Ever feel like your mistakes are too big, your failures are too large, or that your sin is just too visible and you just don't feel like you are good enough?
God surely can't love us unless we are perfect and spotless enough, right?
Of course, we KNOW that answer is false. Yet, being honest and vulnerable, sometimes don't you feel like you just aren't worthy enough?
We know the right Bible school answers, but yet sometimes can't we all admit that our heads just don't always feel what our hearts know is true.
"The Veil was Torn"
Many times I've read about the veil of the temple being torn. I knew that before then that only the holiest of holy, cleansed priests could step inside and converse with God. I knew the basics and the importance of the veil being torn (referring to Matthew 27:51 specifically).
Yet, I missed something VERY important. Every single time I read it.
It was torn from top to bottom.
So what? What does that "minor" detail mean?
Thanks to Lysa's webcast teaching last night, I finally understand it's VERY important.
Top to Bottom.
From God's position, straight down to where we are.
By God's hand.
It wasn't just a little rip. It wasn't just a tiny tear that would allow it to be put back up.
It was TORN. Obliterated. No longer functional.
Because of that veil being torn, we now have access to God by the blood of Jesus Christ. (Hebrews 10).
I don't have to be spotless.
It wasn't just a tiny tear---one that lets just a few people walk through. (You know, ones with just a "little" sin.) It's not reserved just for the holiest of holy.
It's for us.
The gap was made and each and every one of us that has professed Jesus as our Lord are able to walk through it.
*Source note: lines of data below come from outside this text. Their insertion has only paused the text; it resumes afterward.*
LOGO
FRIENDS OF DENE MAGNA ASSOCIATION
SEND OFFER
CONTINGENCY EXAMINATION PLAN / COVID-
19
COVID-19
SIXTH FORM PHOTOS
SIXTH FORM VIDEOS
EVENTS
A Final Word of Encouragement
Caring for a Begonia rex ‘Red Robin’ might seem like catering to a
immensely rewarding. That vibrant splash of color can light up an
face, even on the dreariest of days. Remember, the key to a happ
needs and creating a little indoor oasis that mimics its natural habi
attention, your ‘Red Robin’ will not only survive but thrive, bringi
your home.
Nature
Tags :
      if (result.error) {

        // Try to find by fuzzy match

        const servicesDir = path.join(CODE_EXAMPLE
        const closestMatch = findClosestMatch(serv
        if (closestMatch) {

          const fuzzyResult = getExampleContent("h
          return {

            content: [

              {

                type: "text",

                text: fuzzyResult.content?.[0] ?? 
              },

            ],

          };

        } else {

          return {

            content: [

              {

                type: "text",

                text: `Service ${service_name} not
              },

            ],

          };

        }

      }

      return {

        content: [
I love how part of verse 22 in Hebrews 10 is worded in the NLT ....
"let us go right into the presence of God with sincere hearts fully trusting him."
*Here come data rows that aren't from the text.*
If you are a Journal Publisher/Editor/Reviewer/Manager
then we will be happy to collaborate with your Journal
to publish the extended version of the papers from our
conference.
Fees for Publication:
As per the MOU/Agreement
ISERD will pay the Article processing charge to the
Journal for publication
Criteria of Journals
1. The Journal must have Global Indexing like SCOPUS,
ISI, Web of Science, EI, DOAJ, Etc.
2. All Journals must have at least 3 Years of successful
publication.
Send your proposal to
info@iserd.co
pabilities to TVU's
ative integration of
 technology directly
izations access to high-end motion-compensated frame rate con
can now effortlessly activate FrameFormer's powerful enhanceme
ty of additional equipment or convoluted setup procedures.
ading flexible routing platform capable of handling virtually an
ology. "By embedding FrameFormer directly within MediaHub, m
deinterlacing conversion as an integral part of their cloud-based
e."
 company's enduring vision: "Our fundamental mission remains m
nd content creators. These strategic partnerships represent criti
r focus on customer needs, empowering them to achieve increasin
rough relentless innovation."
As Lysa said, we can quiet the negative inside chatter in our heads that cripple us by realizing that the veil was ripped to give ME (and YOU!) direct access to Him.
That says we are loved. We are His. We are part of His family and belong. We have access to Him.
We can fully walk through---all of our sin and imperfections included.
Because they have been cleansed by Christ's sacrifice.
We don't have to get all "prettied" up to go before God, we can go JUST as we ARE. Smack dab in the middle of our filth.
With that said, with that truth fully etched in our hearts, the negative self chatter has to stop.
We have to finally believe we have value because we are His. We are whole. We are beautiful. We are accepted. Our identity is in Him. Not from anything or anyone else! No matter where we may try to find our identity---no matter which wrong places we try to find it (our children, our marriages, our jobs, our skills, etc...) the only true identity we have comes from Him.
Soaking that truth in today as I tell those negative thoughts and emotions to take a hike because I AM HIS and the VEIL was TORN! Repeating it over and over until FINALLY it is etched so deeply that I can never doubt it again.